START Extracted data
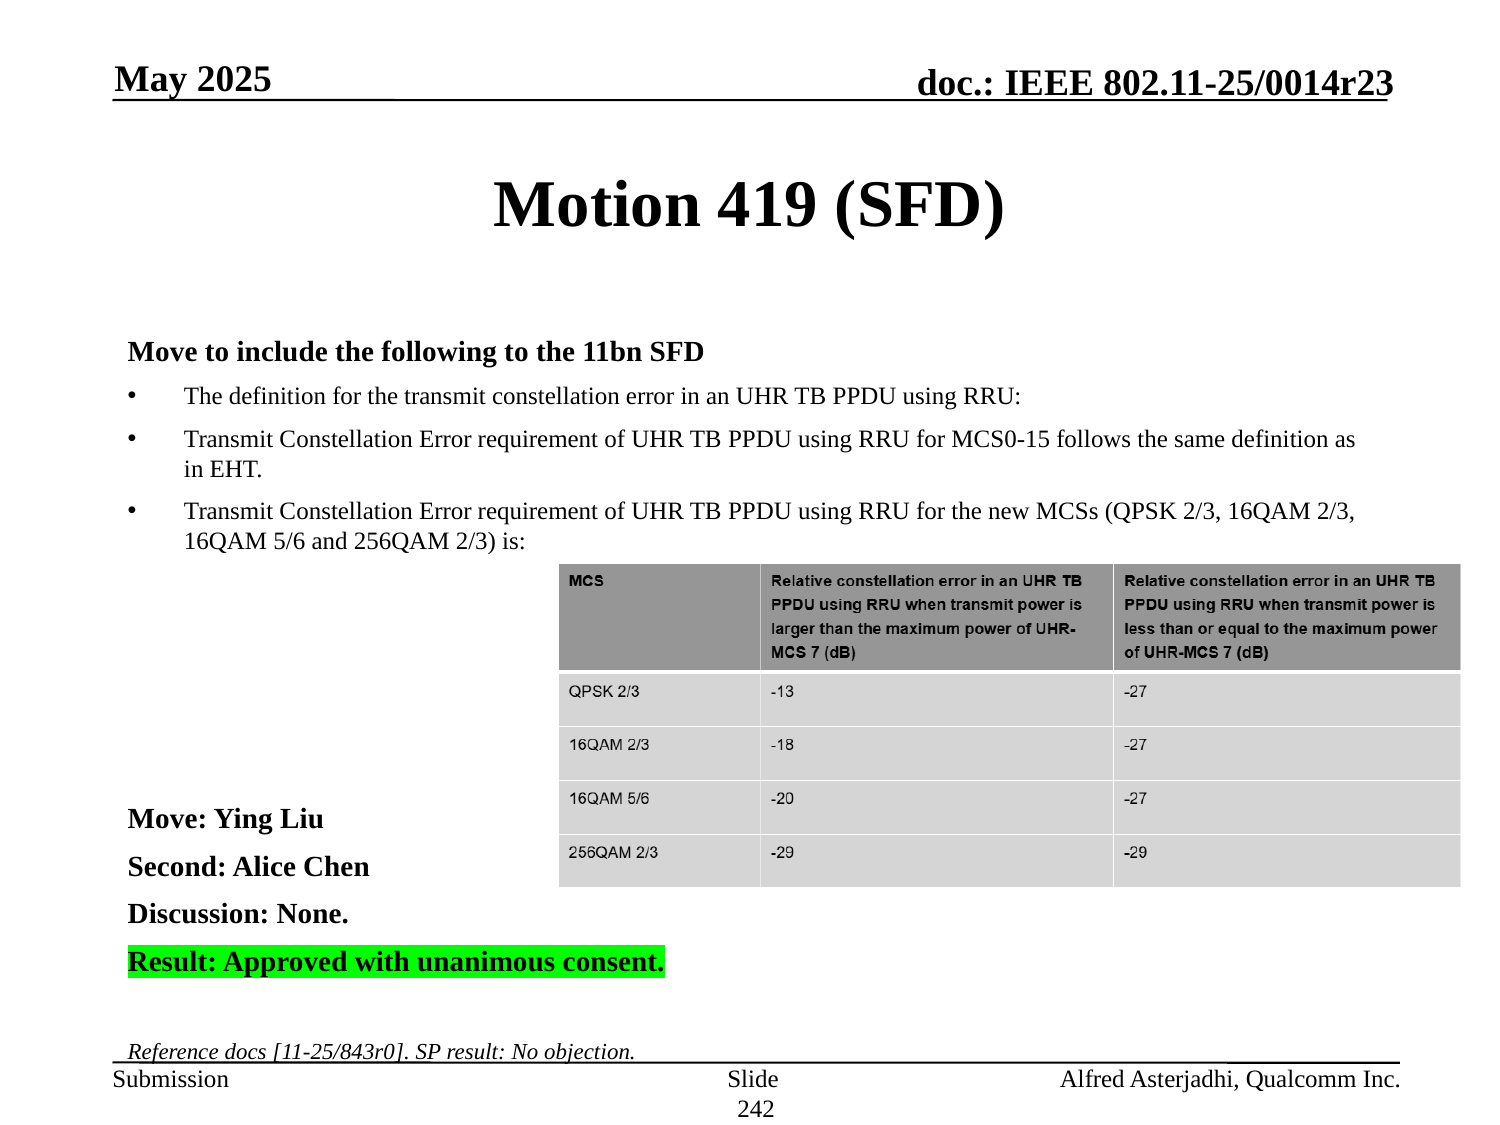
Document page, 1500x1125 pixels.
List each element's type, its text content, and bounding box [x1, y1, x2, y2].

footer Alfred Asterjadhi, Qualcomm Inc. [878, 1061, 1402, 1093]
picture [549, 558, 1467, 893]
slide_number Slide 242 [712, 1061, 800, 1123]
list Move to include the following to the 11bn SFD The definition for the transmit constellation error in an UHR TB PPDU using RRU: Transmit Constellation Error requirement of UHR TB PPDU using RRU for MCS0-15 follows the same definition as in EHT. Transmit Constellation Error requirement of UHR TB PPDU using RRU for the new MCSs (QPSK 2/3, 16QAM 2/3, 16QAM 5/6 and 256QAM 2/3) is: Move: Ying Liu Second: Alice Chen Discussion: None. Result: Approved with unanimous consent. Reference docs [11-25/843r0]. SP result: No objection. [112, 324, 1388, 1063]
title Motion 419 (SFD) [112, 112, 1388, 288]
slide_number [114, 54, 423, 100]
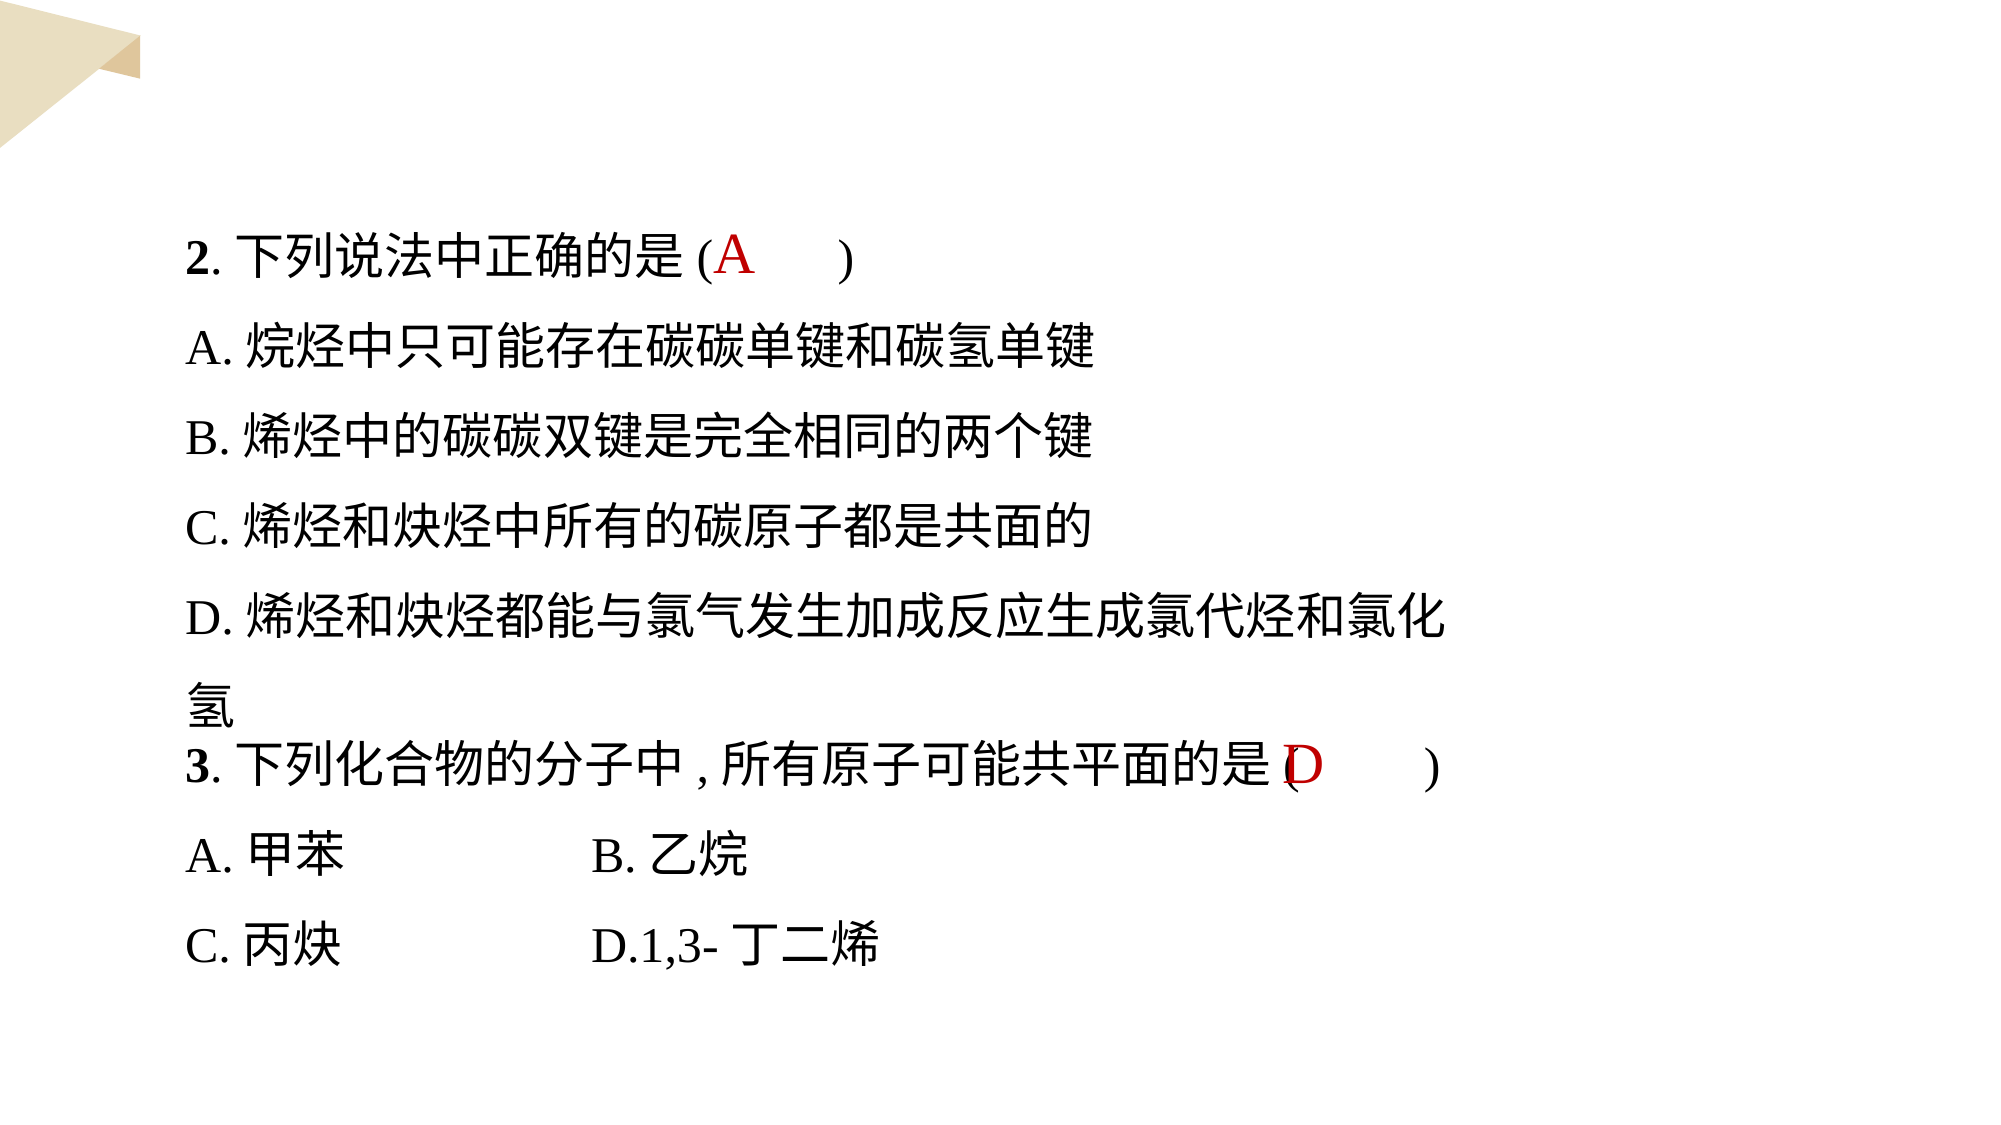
END Extracted data
- **Work task**:
Word for word, restate all of the material, omitting the images.

- **Written solution**:
Document page, 1500x1125 pixels.
List each element's type, its text content, and bounding box [x1, y1, x2, y2].

footer Alfred Asterjadhi, Qualcomm Inc. [878, 1061, 1402, 1093]
picture [549, 558, 1467, 893]
slide_number Slide 242 [712, 1061, 800, 1123]
list Move to include the following to the 11bn SFD The definition for the transmit constellation error in an UHR TB PPDU using RRU: Transmit Constellation Error requirement of UHR TB PPDU using RRU for MCS0-15 follows the same definition as in EHT. Transmit Constellation Error requirement of UHR TB PPDU using RRU for the new MCSs (QPSK 2/3, 16QAM 2/3, 16QAM 5/6 and 256QAM 2/3) is: Move: Ying Liu Second: Alice Chen Discussion: None. Result: Approved with unanimous consent. Reference docs [11-25/843r0]. SP result: No objection. [112, 324, 1388, 1063]
title Motion 419 (SFD) [112, 112, 1388, 288]
slide_number [114, 54, 423, 100]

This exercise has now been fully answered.